=== YOUR TASK ===
What is needed is a verbatim copy of the data, minus the pictures.

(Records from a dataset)
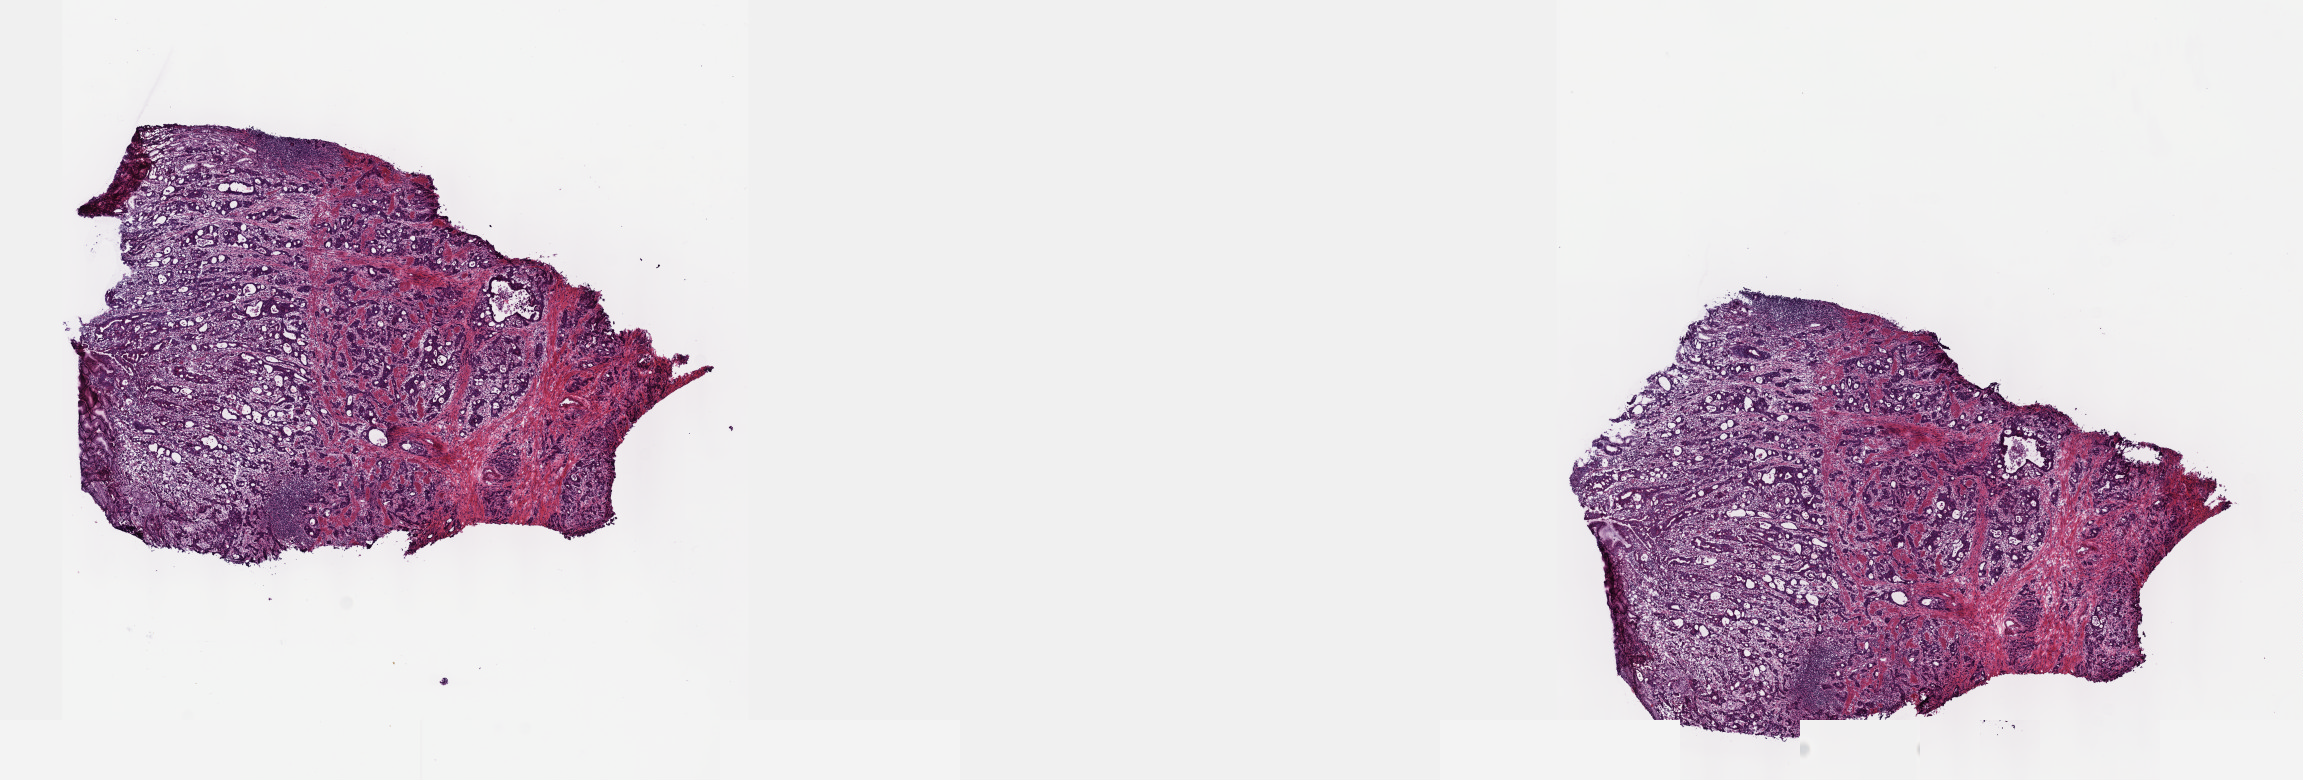
Digitized H&E tissue section (whole slide), shown as a low-resolution overview of the whole scanned area (about 18.6 x 6.3 mm). Frozen section. Sample: primary tumour, stomach. Female patient; age at initial diagnosis 47 years. Histologic grade: G2 (moderately differentiated). Slide review estimates, as recorded: tumour cells 100%, tumour nuclei 60%, normal cells 0%, stromal cells 0%, necrosis 0%. Inflammatory infiltration, as recorded: lymphocyte infiltration 5%, monocyte infiltration 0%, neutrophil infiltration 0%.
* TNM: T3 N2 M0
* histologic diagnosis: Tubular adenocarcinoma (gastric antrum)
* AJCC pathologic stage: IIIB
* lymph nodes positive (case pathology): 12 of 43 examined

=== SOLVED EXERCISE ===
Digitized H&E tissue section (whole slide), shown as a low-resolution overview of the whole scanned area (about 18.6 x 6.3 mm). Frozen section. Sample: primary tumour, stomach. Female patient; age at initial diagnosis 47 years. Histologic grade: G2 (moderately differentiated). Slide review estimates, as recorded: tumour cells 100%, tumour nuclei 60%, normal cells 0%, stromal cells 0%, necrosis 0%. Inflammatory infiltration, as recorded: lymphocyte infiltration 5%, monocyte infiltration 0%, neutrophil infiltration 0%.
* TNM: T3 N2 M0
* histologic diagnosis: Tubular adenocarcinoma (gastric antrum)
* AJCC pathologic stage: IIIB
* lymph nodes positive (case pathology): 12 of 43 examined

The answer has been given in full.